2. Create an assembly and a Transact-SQL user-defined function to start the CLR class.
3. Define the insert, update, and delete triggers by using the user-defined function to maintain a property tables.

To do this, you first create the streaming CLR function. The xml data type is exposed as a managed class SqlXml in ADO.NET and supports the CreateReader()method that returns an XmlReader.

public class c_streaming_xml_tvf {  
   public static ISqlReader streaming_xml_tvf   
(SqlXml xmlDoc, string pathExpression) {  
      return (new TestSqlReaderBase (xmlDoc, pathExpression));  
   }  
}  
// Class that implements ISqlReader  
public class TestSqlReaderBase : ISqlReader {  
XPathNodeIterator m_iterator;           
   public SqlChars FirstName;  
// Metadata for current resultset  
private SqlMetaData[] m_rgSqlMetaData;        
   public TestSqlReaderBase (SqlXml xmlDoc, string pathExpression) {     
      // Variables for XPath navigation  
      XPathDocument xDoc;  
      XPathNavigator xNav;  
      XPathExpression xPath;  
      // Set sql metadata  
      m_rgSqlMetaData = new SqlMetaData[1];  
      m_rgSqlMetaData[0] = new SqlMetaData ("FirstName",    
SqlDbType.NVarChar,50);     
      //Set up the Navigator  
      if (!xmlDoc.IsNull)  
          xDoc = new XPathDocument (xmlDoc.CreateReader());  
      else  
          xDoc = new XPathDocument ();  
      xNav = xDoc.CreateNavigator();  
      xPath = xNav.Compile (pathExpression);  
      m_iterator = xNav.Select(xPath);  
   }  
   public bool Read() {  
      bool moreRows = true;  
      if (moreRows = m_iterator.MoveNext())  
         FirstName = new SqlChars (m_iterator.Current.Value);  
      return moreRows;  
   }  
}  

Next, create an assembly and a Transact-SQL user-defined function, SQL_streaming_xml_tvf (not shown), that corresponds to the CLR function, streaming_xml_tvf.
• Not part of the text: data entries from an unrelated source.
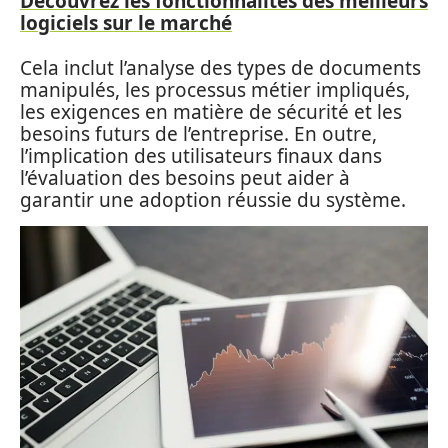
Découvrez les fonctionnalités des meilleurs
logiciels sur le marché
Cela inclut l’analyse des types de documents
manipulés, les processus métier impliqués,
les exigences en matière de sécurité et les
besoins futurs de l’entreprise. En outre,
l’implication des utilisateurs finaux dans
l’évaluation des besoins peut aider à
garantir une adoption réussie du système.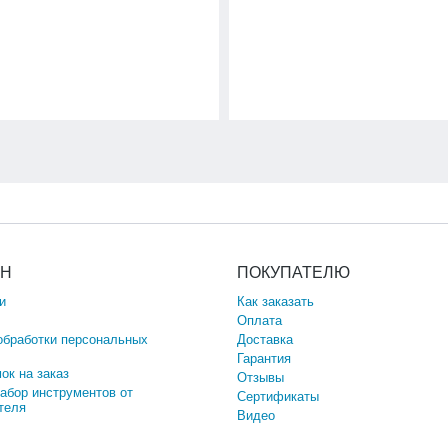
ИН
ПОКУПАТЕЛЮ
и
Как заказать
Оплата
обработки персональных
Доставка
Гарантия
ок на заказ
Отзывы
набор инструментов от
Сертификаты
теля
Видео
The user-defined function is used to define the table-valued function, CLR_udf_XML2Table, for rowset generation:

create function CLR_udf_XML2Table (@pk int, @xCol xml)  
returns @ret_Table table (FK int, FirstName varchar(max))  
with schemabinding  
as  
begin  
      insert into @ret_Table   
   select @pk, FirstName   
   FROM   SQL_streaming_xml_tvf (@xCol, '/book/author/first-name')  
      return  
end  

Finally, define triggers as shown in the example, "Create triggers to populate a property table", but replace udf_XML2Table with the CLR_udf_XML2Table function. The insert trigger is shown in the following example:

create trigger CLR_trg_docs_INS on T for insert  
as  
   declare @wantedXML xml  
   declare @FK int  
   select @wantedXML = xCol from inserted  
   select @FK = PK from inserted  
   insert into tblPropAuthor  
      select *  
   from    dbo.CLR_udf_XML2Table(@FK, @wantedXML)  

The delete trigger is identical to the non-CLR version. However, the update trigger just replaces the function udf_XML2Table() with CLR_udf_XML2Table().